In this study, a physical model of indoor air temperature change dynamics has been developed, considering heat transfer and convection. The system was modeled in COMSOL Multiphysics and tested in MATLAB, where the influence of external temperature, room area, number of radiator sections and air flow velocity were analyzed. The results showed a strong correlation between room temperature and external temperature (0.92), while weaker dependence was observed on the temperature of a radiator (0.2), height (0.1) and area of the room (0.11). However, number of sections and size of the radiator have the least impact on the room temperature (0.07). Additionally, initial temperature of the room does not have any significant correlation with final room temperature. The correlation, observed in simulations enabled us to develop transfer function of controlled object in MATLAB/Simulink. Nonlinear relay, used in resultant model, is used to turn actuator on and off to control room temperature. The results of the study can be used to create neural network to simulate the physical behavior of the room temperature in different initial conditions.

▶ What is expected: In the indoor temperature abstract, what made it possible to develop the transfer function of the controlled object in MATLAB/Simulink? Answer in one to three sentences. None of these lines is needed for the work on the abstract.

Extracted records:
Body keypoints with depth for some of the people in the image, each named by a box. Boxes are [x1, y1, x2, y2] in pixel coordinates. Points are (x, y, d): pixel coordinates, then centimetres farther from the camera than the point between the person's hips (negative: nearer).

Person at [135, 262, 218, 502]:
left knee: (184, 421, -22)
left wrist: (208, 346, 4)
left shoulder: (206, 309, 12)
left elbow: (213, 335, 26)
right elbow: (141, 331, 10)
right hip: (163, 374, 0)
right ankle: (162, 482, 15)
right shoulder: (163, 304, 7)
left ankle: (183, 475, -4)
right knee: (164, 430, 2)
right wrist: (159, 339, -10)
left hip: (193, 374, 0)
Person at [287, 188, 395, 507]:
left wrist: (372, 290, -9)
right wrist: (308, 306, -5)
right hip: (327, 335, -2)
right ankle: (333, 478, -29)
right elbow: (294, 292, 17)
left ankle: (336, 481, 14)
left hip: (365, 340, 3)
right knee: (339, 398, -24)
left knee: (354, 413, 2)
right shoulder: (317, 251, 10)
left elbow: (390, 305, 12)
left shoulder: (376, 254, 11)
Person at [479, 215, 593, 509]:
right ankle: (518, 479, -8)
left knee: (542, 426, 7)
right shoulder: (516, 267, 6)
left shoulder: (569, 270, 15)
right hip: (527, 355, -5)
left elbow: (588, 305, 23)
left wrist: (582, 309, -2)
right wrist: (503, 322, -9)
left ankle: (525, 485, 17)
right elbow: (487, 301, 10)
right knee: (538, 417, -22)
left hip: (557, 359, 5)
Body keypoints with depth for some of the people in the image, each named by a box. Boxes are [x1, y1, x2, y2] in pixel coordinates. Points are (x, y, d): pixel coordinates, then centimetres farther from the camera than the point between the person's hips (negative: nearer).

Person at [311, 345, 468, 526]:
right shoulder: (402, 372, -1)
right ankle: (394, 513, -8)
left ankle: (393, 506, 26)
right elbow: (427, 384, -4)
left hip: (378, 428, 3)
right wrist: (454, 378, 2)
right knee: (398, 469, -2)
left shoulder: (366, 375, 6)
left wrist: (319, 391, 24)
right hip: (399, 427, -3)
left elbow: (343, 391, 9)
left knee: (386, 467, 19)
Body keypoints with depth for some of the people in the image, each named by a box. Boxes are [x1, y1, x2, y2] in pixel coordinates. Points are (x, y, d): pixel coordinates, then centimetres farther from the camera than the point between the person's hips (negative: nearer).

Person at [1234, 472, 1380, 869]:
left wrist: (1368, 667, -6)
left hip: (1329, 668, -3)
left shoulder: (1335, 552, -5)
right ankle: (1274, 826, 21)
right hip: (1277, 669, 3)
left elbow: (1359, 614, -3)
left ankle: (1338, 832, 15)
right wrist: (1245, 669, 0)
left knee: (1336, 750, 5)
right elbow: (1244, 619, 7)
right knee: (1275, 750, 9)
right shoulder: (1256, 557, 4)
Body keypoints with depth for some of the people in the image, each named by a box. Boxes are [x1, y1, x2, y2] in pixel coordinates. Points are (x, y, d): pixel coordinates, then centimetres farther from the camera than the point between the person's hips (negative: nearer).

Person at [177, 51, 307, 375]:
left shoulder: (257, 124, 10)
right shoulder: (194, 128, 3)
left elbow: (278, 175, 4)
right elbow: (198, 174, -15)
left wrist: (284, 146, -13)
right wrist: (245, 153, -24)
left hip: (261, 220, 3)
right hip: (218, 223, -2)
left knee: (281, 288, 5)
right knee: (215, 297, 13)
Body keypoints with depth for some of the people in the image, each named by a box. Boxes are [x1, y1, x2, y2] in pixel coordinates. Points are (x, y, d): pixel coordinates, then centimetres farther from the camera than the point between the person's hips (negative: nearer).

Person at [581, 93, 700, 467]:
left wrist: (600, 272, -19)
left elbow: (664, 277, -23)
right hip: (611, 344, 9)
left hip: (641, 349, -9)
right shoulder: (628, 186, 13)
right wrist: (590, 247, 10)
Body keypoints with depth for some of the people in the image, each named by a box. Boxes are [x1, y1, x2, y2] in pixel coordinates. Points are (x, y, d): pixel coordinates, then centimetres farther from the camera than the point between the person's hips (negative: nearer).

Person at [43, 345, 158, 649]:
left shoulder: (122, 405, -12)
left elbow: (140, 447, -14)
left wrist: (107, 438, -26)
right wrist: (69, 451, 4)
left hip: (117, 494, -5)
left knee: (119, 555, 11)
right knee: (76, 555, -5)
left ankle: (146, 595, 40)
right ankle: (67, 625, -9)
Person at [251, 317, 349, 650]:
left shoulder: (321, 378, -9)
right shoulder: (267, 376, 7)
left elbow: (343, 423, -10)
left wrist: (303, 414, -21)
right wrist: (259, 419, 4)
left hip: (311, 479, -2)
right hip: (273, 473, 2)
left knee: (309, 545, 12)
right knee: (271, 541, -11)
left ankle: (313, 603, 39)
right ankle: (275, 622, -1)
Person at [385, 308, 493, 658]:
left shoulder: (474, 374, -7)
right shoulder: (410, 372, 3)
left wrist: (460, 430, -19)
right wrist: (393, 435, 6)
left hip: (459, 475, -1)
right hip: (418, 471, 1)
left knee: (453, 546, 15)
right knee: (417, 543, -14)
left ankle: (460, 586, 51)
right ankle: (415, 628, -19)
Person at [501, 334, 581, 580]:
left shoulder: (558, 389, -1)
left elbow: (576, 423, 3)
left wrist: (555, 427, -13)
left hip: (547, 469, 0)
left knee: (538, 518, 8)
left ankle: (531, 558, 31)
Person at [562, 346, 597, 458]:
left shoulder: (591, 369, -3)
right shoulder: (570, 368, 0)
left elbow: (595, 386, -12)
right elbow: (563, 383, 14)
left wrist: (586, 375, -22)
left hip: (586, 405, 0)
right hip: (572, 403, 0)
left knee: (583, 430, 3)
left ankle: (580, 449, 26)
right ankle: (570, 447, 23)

▶ Result of this exercise: The correlation observed in the simulations made it possible to develop the transfer function. Those simulations showed how room temperature depends on factors such as external temperature, radiator temperature, room height and room area.